[TEXT SECTION]
--

Recently I heard pleasant Simon Bates, the radio presenter, being accused of sexism by the right-on lawyer Geoffrey Robertson for making the unexceptionable statement that the Director of Public Prosecutions, Barbara Mills, needed to be put on the spot over the Colin Stagg affair. Mr Bates was understandably baffled; I was furious. I haven't felt so condescended to since the late Sixties, when the Conservative Research Department produced a sensible document in favour of sexual equality under the law and called it 'Fair Shares for the Fair Sex'.

At least you knew where you were with the blazers. They felt we should not trouble our pretty little heads with serious matters, and were cheerily open about exercising discrimination. But because their prejudices owed little or nothing to ideology, they were often open to change. It was entirely typical of the Tories that one minute Jim Prior was discussing with Ted Heath who should be the Cabinet token woman and the next the said token woman had led the palace revolution. She was mad, and boy, didn't she get even]

Of course, Lady T was never honoured as a feminist heroine. All through her time in power the chattering classes droned on about how tragic it was that Shirley Williams or some other caring paragon hadn't become the first female Prime Minister. They obdurately refused to see that she overturned the blazers' perception of women as soft, indecisive and incapable of leadership. Tough broads such as Golda Meir and Indira Gandhi were too foreign to rock such perceptions: England had to experience its very own blue-eyed, blonde, peaches-and-cream thug. (Of course, she may slightly have overdone it: a lot of young blazers fear that women in power will all be hard, inflexible and megalomaniacal.)

--

[EXERCISE SET]
1) Answer these from the opinion piece above:
(a) Who accused Simon Bates of sexism?
(b) What title did the Conservative Research Department give its late-Sixties document on sexual equality?
(c) Which two leaders does the piece describe as too foreign to rock the blazers' perceptions?
2) Reproduce the part of the opinion piece between "Recently I heard" and "the Fair Sex'.", inclusive, without changing a word.

[DATASET SECTION]
--

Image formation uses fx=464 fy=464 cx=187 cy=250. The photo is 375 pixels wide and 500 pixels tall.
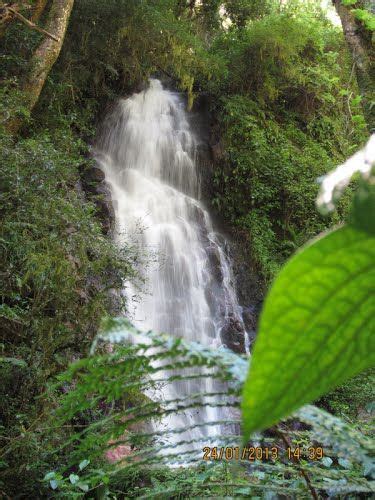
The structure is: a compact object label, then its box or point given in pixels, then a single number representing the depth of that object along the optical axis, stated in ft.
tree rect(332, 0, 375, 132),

--

[RESPONSES PER TASK]
1)
(a) Geoffrey Robertson
(b) 'Fair Shares for the Fair Sex'
(c) Golda Meir and Indira Gandhi

2)
Recently I heard pleasant Simon Bates, the radio presenter, being accused of sexism by the right-on lawyer Geoffrey Robertson for making the unexceptionable statement that the Director of Public Prosecutions, Barbara Mills, needed to be put on the spot over the Colin Stagg affair. Mr Bates was understandably baffled; I was furious. I haven't felt so condescended to since the late Sixties, when the Conservative Research Department produced a sensible document in favour of sexual equality under the law and called it 'Fair Shares for the Fair Sex'.